Aim of the task:
Wherever the string "json" appears in a line of the listing below, report that line.

Source material:
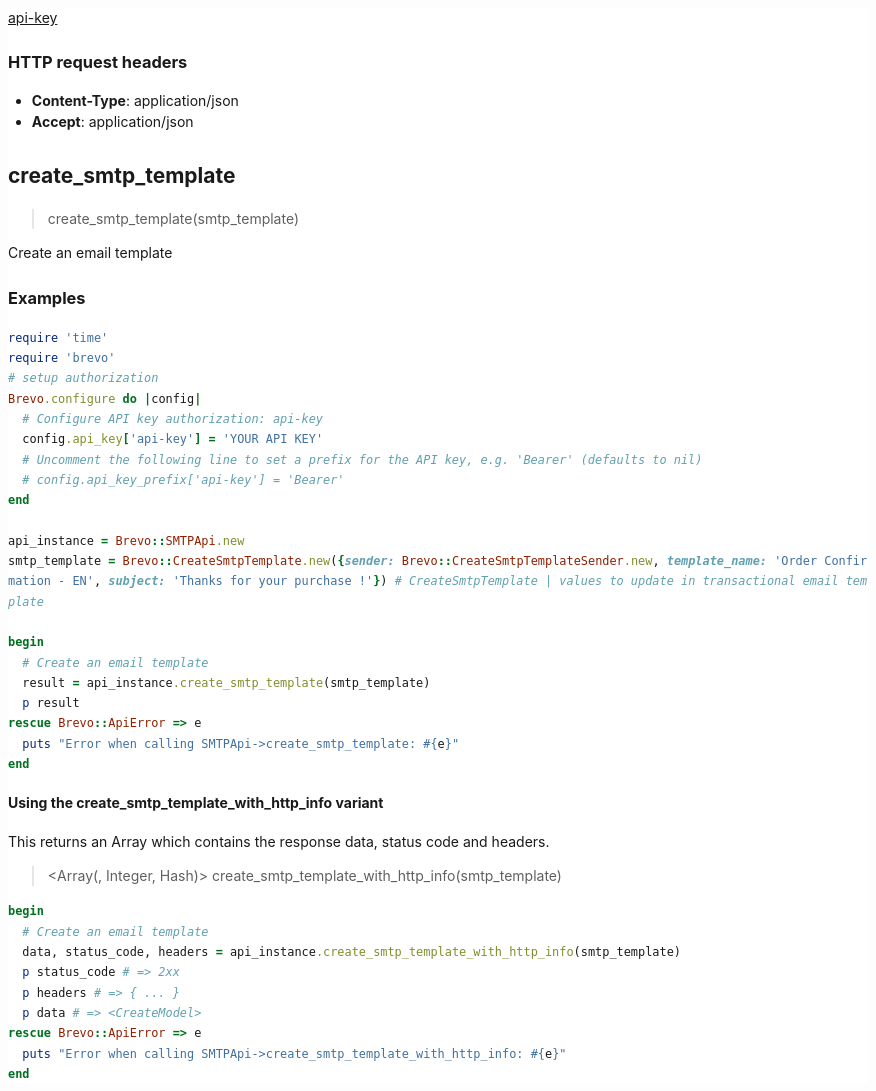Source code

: [api-key](../README.md#api-key)

### HTTP request headers

- **Content-Type**: application/json
- **Accept**: application/json


## create_smtp_template

> <CreateModel> create_smtp_template(smtp_template)

Create an email template

### Examples

```ruby
require 'time'
require 'brevo'
# setup authorization
Brevo.configure do |config|
  # Configure API key authorization: api-key
  config.api_key['api-key'] = 'YOUR API KEY'
  # Uncomment the following line to set a prefix for the API key, e.g. 'Bearer' (defaults to nil)
  # config.api_key_prefix['api-key'] = 'Bearer'
end

api_instance = Brevo::SMTPApi.new
smtp_template = Brevo::CreateSmtpTemplate.new({sender: Brevo::CreateSmtpTemplateSender.new, template_name: 'Order Confirmation - EN', subject: 'Thanks for your purchase !'}) # CreateSmtpTemplate | values to update in transactional email template

begin
  # Create an email template
  result = api_instance.create_smtp_template(smtp_template)
  p result
rescue Brevo::ApiError => e
  puts "Error when calling SMTPApi->create_smtp_template: #{e}"
end
```

#### Using the create_smtp_template_with_http_info variant

This returns an Array which contains the response data, status code and headers.

> <Array(<CreateModel>, Integer, Hash)> create_smtp_template_with_http_info(smtp_template)

```ruby
begin
  # Create an email template
  data, status_code, headers = api_instance.create_smtp_template_with_http_info(smtp_template)
  p status_code # => 2xx
  p headers # => { ... }
  p data # => <CreateModel>
rescue Brevo::ApiError => e
  puts "Error when calling SMTPApi->create_smtp_template_with_http_info: #{e}"
end
```
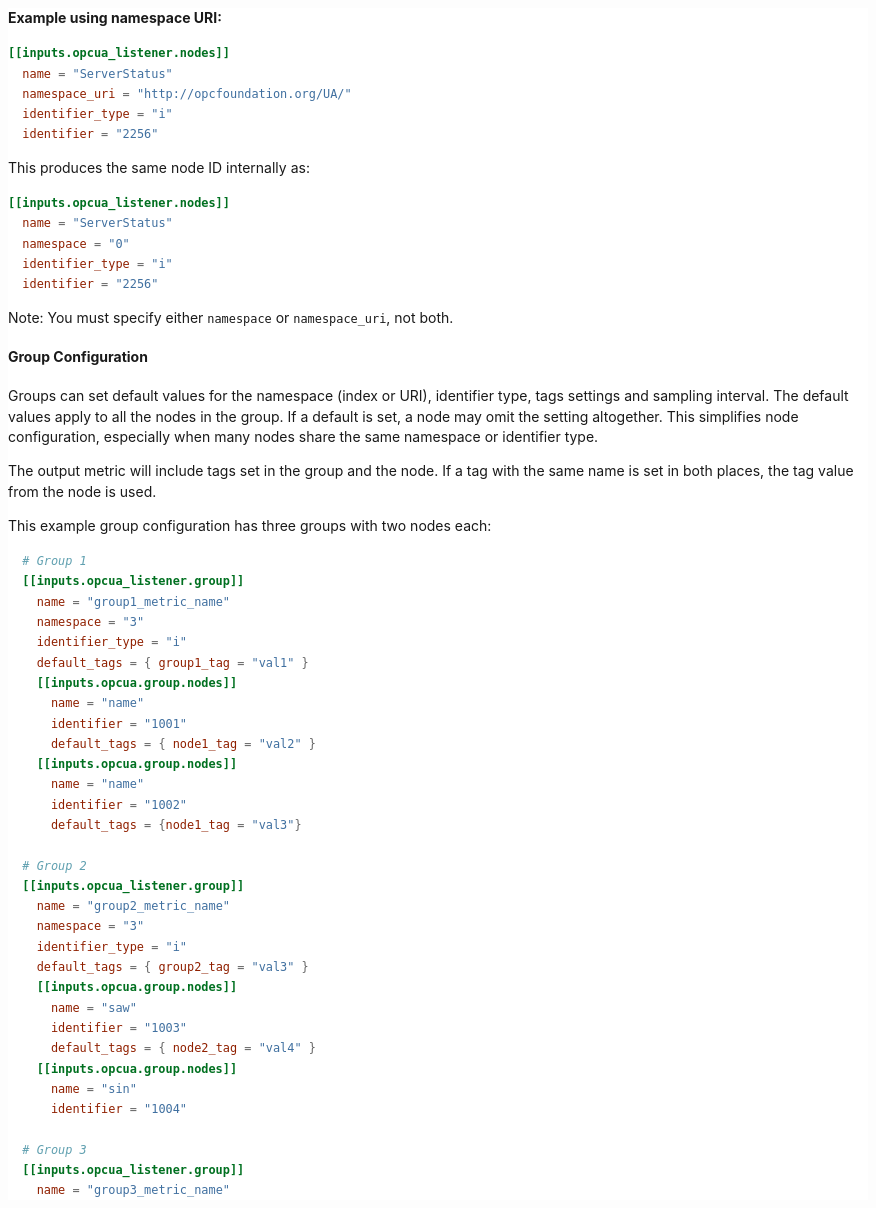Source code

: **Example using namespace URI:**
```toml
[[inputs.opcua_listener.nodes]]
  name = "ServerStatus"
  namespace_uri = "http://opcfoundation.org/UA/"
  identifier_type = "i"
  identifier = "2256"
```

This produces the same node ID internally as:
```toml
[[inputs.opcua_listener.nodes]]
  name = "ServerStatus"
  namespace = "0"
  identifier_type = "i"
  identifier = "2256"
```

Note: You must specify either `namespace` or `namespace_uri`, not both.

#### Group Configuration

Groups can set default values for the namespace (index or URI), identifier type,
tags settings and sampling interval. The default values apply to all the nodes
in the group. If a default is set, a node may omit the setting altogether. This
simplifies node configuration, especially when many nodes share the same
namespace or identifier type.

The output metric will include tags set in the group and the node.  If
a tag with the same name is set in both places, the tag value from the
node is used.

This example group configuration has three groups with two nodes each:

```toml
  # Group 1
  [[inputs.opcua_listener.group]]
    name = "group1_metric_name"
    namespace = "3"
    identifier_type = "i"
    default_tags = { group1_tag = "val1" }
    [[inputs.opcua.group.nodes]]
      name = "name"
      identifier = "1001"
      default_tags = { node1_tag = "val2" }
    [[inputs.opcua.group.nodes]]
      name = "name"
      identifier = "1002"
      default_tags = {node1_tag = "val3"}

  # Group 2
  [[inputs.opcua_listener.group]]
    name = "group2_metric_name"
    namespace = "3"
    identifier_type = "i"
    default_tags = { group2_tag = "val3" }
    [[inputs.opcua.group.nodes]]
      name = "saw"
      identifier = "1003"
      default_tags = { node2_tag = "val4" }
    [[inputs.opcua.group.nodes]]
      name = "sin"
      identifier = "1004"

  # Group 3
  [[inputs.opcua_listener.group]]
    name = "group3_metric_name"
```

[opcua]: https://opcfoundation.org/about/opc-technologies/opc-ua/
[CONFIGURATION.md]: ../../../docs/CONFIGURATION.md#plugins
[SECRETSTORE]: ../../../docs/CONFIGURATION.md#secret-store-secrets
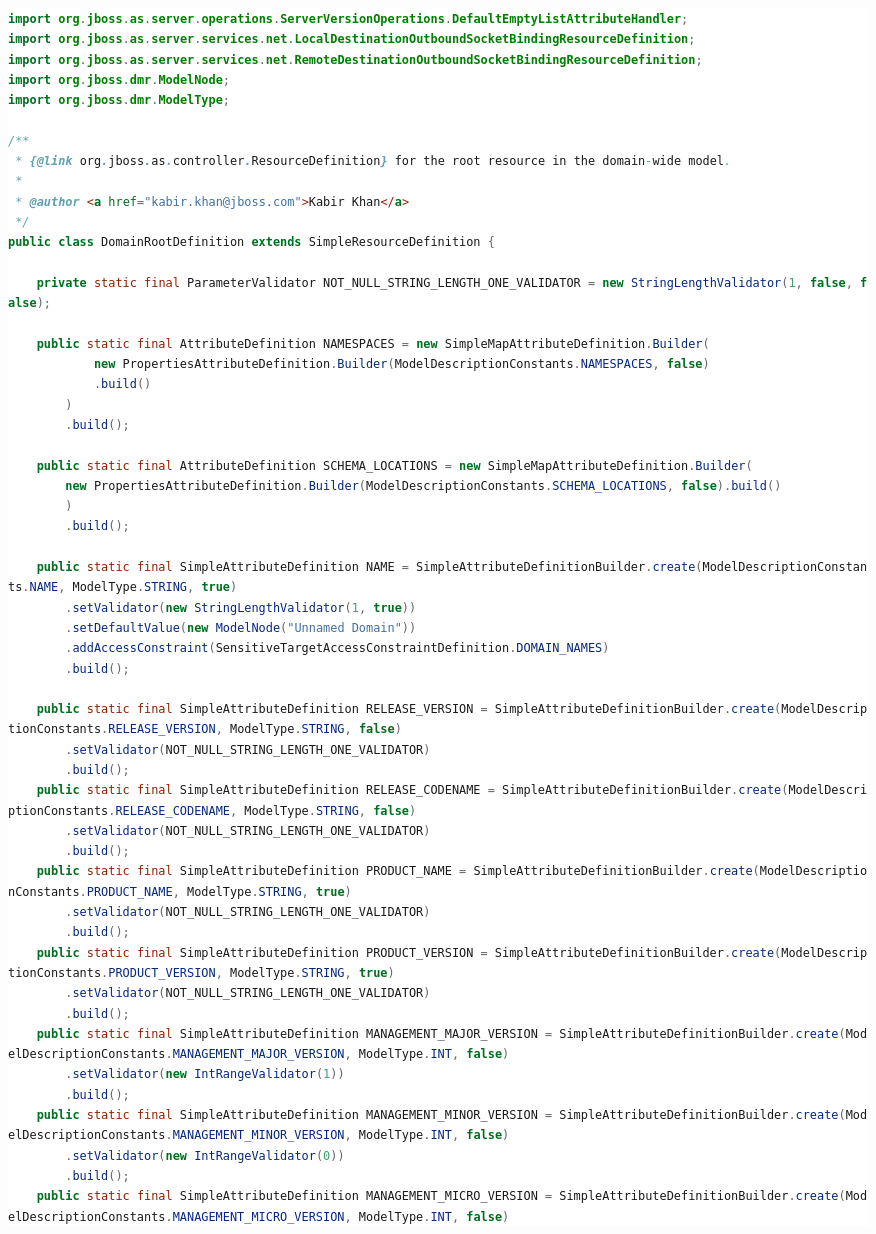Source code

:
 ```java
import org.jboss.as.server.operations.ServerVersionOperations.DefaultEmptyListAttributeHandler;
import org.jboss.as.server.services.net.LocalDestinationOutboundSocketBindingResourceDefinition;
import org.jboss.as.server.services.net.RemoteDestinationOutboundSocketBindingResourceDefinition;
import org.jboss.dmr.ModelNode;
import org.jboss.dmr.ModelType;

/**
 * {@link org.jboss.as.controller.ResourceDefinition} for the root resource in the domain-wide model.
 *
 * @author <a href="kabir.khan@jboss.com">Kabir Khan</a>
 */
public class DomainRootDefinition extends SimpleResourceDefinition {

    private static final ParameterValidator NOT_NULL_STRING_LENGTH_ONE_VALIDATOR = new StringLengthValidator(1, false, false);

    public static final AttributeDefinition NAMESPACES = new SimpleMapAttributeDefinition.Builder(
            new PropertiesAttributeDefinition.Builder(ModelDescriptionConstants.NAMESPACES, false)
            .build()
        )
        .build();

    public static final AttributeDefinition SCHEMA_LOCATIONS = new SimpleMapAttributeDefinition.Builder(
        new PropertiesAttributeDefinition.Builder(ModelDescriptionConstants.SCHEMA_LOCATIONS, false).build()
        )
        .build();

    public static final SimpleAttributeDefinition NAME = SimpleAttributeDefinitionBuilder.create(ModelDescriptionConstants.NAME, ModelType.STRING, true)
        .setValidator(new StringLengthValidator(1, true))
        .setDefaultValue(new ModelNode("Unnamed Domain"))
        .addAccessConstraint(SensitiveTargetAccessConstraintDefinition.DOMAIN_NAMES)
        .build();

    public static final SimpleAttributeDefinition RELEASE_VERSION = SimpleAttributeDefinitionBuilder.create(ModelDescriptionConstants.RELEASE_VERSION, ModelType.STRING, false)
        .setValidator(NOT_NULL_STRING_LENGTH_ONE_VALIDATOR)
        .build();
    public static final SimpleAttributeDefinition RELEASE_CODENAME = SimpleAttributeDefinitionBuilder.create(ModelDescriptionConstants.RELEASE_CODENAME, ModelType.STRING, false)
        .setValidator(NOT_NULL_STRING_LENGTH_ONE_VALIDATOR)
        .build();
    public static final SimpleAttributeDefinition PRODUCT_NAME = SimpleAttributeDefinitionBuilder.create(ModelDescriptionConstants.PRODUCT_NAME, ModelType.STRING, true)
        .setValidator(NOT_NULL_STRING_LENGTH_ONE_VALIDATOR)
        .build();
    public static final SimpleAttributeDefinition PRODUCT_VERSION = SimpleAttributeDefinitionBuilder.create(ModelDescriptionConstants.PRODUCT_VERSION, ModelType.STRING, true)
        .setValidator(NOT_NULL_STRING_LENGTH_ONE_VALIDATOR)
        .build();
    public static final SimpleAttributeDefinition MANAGEMENT_MAJOR_VERSION = SimpleAttributeDefinitionBuilder.create(ModelDescriptionConstants.MANAGEMENT_MAJOR_VERSION, ModelType.INT, false)
        .setValidator(new IntRangeValidator(1))
        .build();
    public static final SimpleAttributeDefinition MANAGEMENT_MINOR_VERSION = SimpleAttributeDefinitionBuilder.create(ModelDescriptionConstants.MANAGEMENT_MINOR_VERSION, ModelType.INT, false)
        .setValidator(new IntRangeValidator(0))
        .build();
    public static final SimpleAttributeDefinition MANAGEMENT_MICRO_VERSION = SimpleAttributeDefinitionBuilder.create(ModelDescriptionConstants.MANAGEMENT_MICRO_VERSION, ModelType.INT, false)
```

Result:
- **Content-Type**: application/json
- **Accept**: application/json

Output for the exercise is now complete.